Since, you are using await to wait on an external system, this point is moot too.
Conclusion
I must conclude that these are equivalent.
If you want to be safe, and make sure it works as expected, even if - in a future version - some of the above points stops being moot, then keep Task.Run. On the other hand, if you really want to optimize, use the lambda and avoid the Task.Run (very small) overhead. However, that probably won't be a bottleneck.
Addendum
When I talk about a task that goes to an external system, I refer to something that runs outside of .NET. There a bit of code that will run in .NET to interface with the external system, but the bulk of the code will not run in .NET, and thus will not be in a managed thread at all.
The consumer of the API specify nothing for this to happen. The task would be a promise task, but that is not exposed, for the consumer there is nothing special about it.
In fact, a task that goes to an external system may barely run in the CPU at all. Futhermore, it might just be waiting on something exterior to the computer (it could be the network or user input).
The pattern is as follows:
The library creates a TaskCompletionSource.
The library sets a means to recieve a notification. It can be a callback, event, message loop, hook, listening to a socket, a pipe line, waiting on a global mutex... whatever is necesary.
The library sets code to react to the notification that will call SetResult, or SetException on the TaskCompletionSource as appropiate for the notification recieved.
The library does the actual call to the external system.
The library returns TaskCompletionSource.Task.
Note: with extra care of optimization not reordering things where it should not, and with care of handling errors during the setup phase. Also, if a CancellationToken is involved, it has to be taken into account (and call SetCancelled on the TaskCompletionSource when appropiate). Also, there could be tear down necesary in the reaction to the notification (or on cancellation). Ah, do not forget to validate your parameters.
Then the external system goes and does whatever it does. Then when it finishes, or something goes wrong, gives the library the notification, and your Task is sudendtly completed, faulted... (or if cancellation happened, your Task is now cancelled) and .NET will schedule the continuations of the task as needed.
Note: async/await uses continuations behind the scenes, that is how execution resumes.
Incidentally, if you wanted to implement SempahoreSlim yourself, you would have to do something very similar to what I describe above. You can see it in my backport of SemaphoreSlim.
Let us see a couple of examples of promise tasks...
Task.Delay: when we are waiting with Task.Delay, the CPU is not spinning. This is not running in a thread. In this case the notification mechanism will be an OS timer.
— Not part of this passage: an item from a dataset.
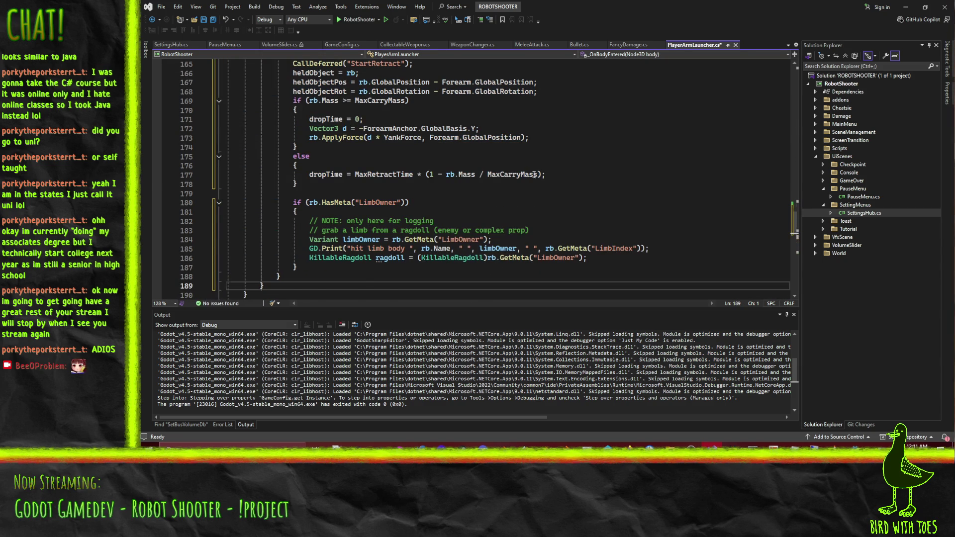
# Add an else if(state == LaunchState.Retract) branch on its own line and paste the drop-zone block inside.
pyautogui.scroll(6, 521, 179)
pyautogui.scroll(4, 521, 179)
pyautogui.scroll(-11, 262, 241)
pyautogui.click(275, 233)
When the OS sees that the time of the timer has elapsed, it will call into the CLR, and then the CLR will mark the task as completed. What thread was waiting? none.
FileStream.ReadSync: when we are reading from storage with FileStream.ReadSync the actual work is done by the device. The CRL has to declare a custom event, then pass the event, the file handle and the buffer to the OS... the OS calls the device driver, the device driver interfaces with the device. As the storage device recovers the information, it will write to memory (directly on the specified buffer) via DMA technology. And when it is done, it will set an interruption, that is handled by the driver, that notifies the OS, that calls the custom event, that marks the task as completed. What thread did read the data from storage? none.
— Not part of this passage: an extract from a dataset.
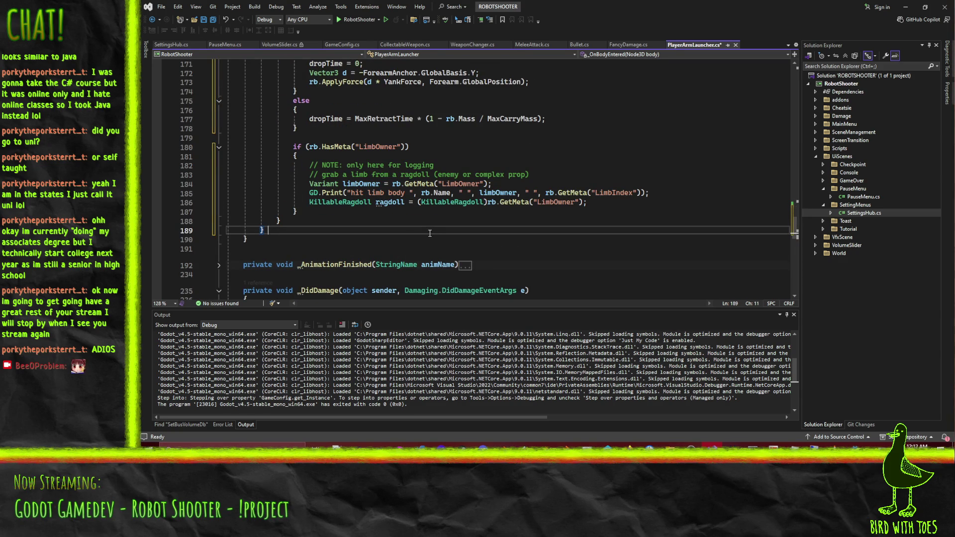
pyautogui.write('else if(state == LaunchState.Retract)')
pyautogui.press('Return')
pyautogui.write('{')
pyautogui.press('Return')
A similar pattern will be used to download from a web page, except, this time the device goes to the network. How to make an HTTP request and how the system waits for a response is beyond the scope of this answer.
It is also possible that the external system is another program, in which case it would run on a thread. But it won't be a managed thread on your process.
Your take away is that these task do not run on any of your threads. And their timing might depend on external factors. Thus, it makes no sense to think of them as running in the same thread, or that we can predict their timing (well, except of course, in the case of the timer).
Both are not very good because they create the tasks immediately. The func version is a little less overhead since it saves the Task.Run route over the thread pool just to immediately end the thread pool work and suspend on the semaphore. You don't need an async Func, you could simplify this by using an async method (possibly a local function).
But you should not do this at all. Instead, use a helper method that implements a parallel async foreach.
public static Task ForEachAsync<T>(this IEnumerable<T> source, int dop, Func<T, Task> body)
{
return Task.WhenAll(
from partition in Partitioner.Create(source).GetPartitions(dop)
select Task.Run(async delegate {
using (partition)
while (partition.MoveNext())
await body(partition.Current);
}));
}
Then you just go urls.ForEachAsync(myDop, async input => await ProcessAsync(input));
Here, the tasks are created on demand. You can even make the input stream lazy.
Currently I am using a Parallel foreach loop, the code looks something like this.
Parallel.ForEach(ListData, toPost =>
{
try
{
string result = toPost.Post();
if (!result.Contains("Exception"))
{
this.Dispatcher.Invoke(() =>
{
updateLog("Success");
});
}
}
catch (Exception ex)
{
this.Dispatcher.Invoke(() =>
{
updateLog("Exception: " + ex.Message);
});
}
});
However it is going a bit slow. I am trying to fire off as many of these HttpWebRequests as possible, and the only thing I care about is the response and that is to update the UI. I read about async requests, but am confused as to how they are actually 'async' and the different between Parallel and Async.
I found somebody who asked something similar. Getting the Response of a Asynchronous HttpWebRequest
Could I just put it in a for loop? Going back to my example if I implemented async, would it be something like
foreach(toPost in ListData)
{
var task = toPost.PostAsync();
// do something with task
}
From what I understand about async, this would continue looping regardless of whether or not PostAsync() returned anything yet? If so, can I use async inside a parallel foreach loop and that would be even quicker?
Sorry If these questions are stupid. I'm quite new to all of this and am looking for the quickest way to do this, am just having trouble quite understanding the difference between async and parallel and which is better for my situation.
Parallel.ForEach uses a thread pool thread to execute the body of your code. Since the bulk of the time your thread is waiting for the I/O operation to complete it is a rather wasteful use of an expensive thread, a thread that could have been doing something else instead.
await on an async I/O operation starts the I/O call but does not wait for it to complete. In fact there is no thread for async I/O due to the use of I/O Completion Ports. It's a rather complex scenario best explained in the former link.
However, do not mix await and Parallel.ForEach, the latter is not compatible with the tasks and threading of the former.
If you have multiple operations you want to perform asynchronoursly, then you could use Task.WhenAll or take a look at TPL DataFlow.
From what I understand about async, this would continue looping regardless of whether or not PostAsync() returned anything yet? If so, can I use async inside a parallel foreach loop and that would be even quicker?
No. For each iteration of the loop you await the Task and so the next operation want execute until the task completes. Essentially the loop is serial and so are the tasks. If you want all the tasks to execute in parallel, add them to say a List<Task> and call await Task.WhenAll(tasks).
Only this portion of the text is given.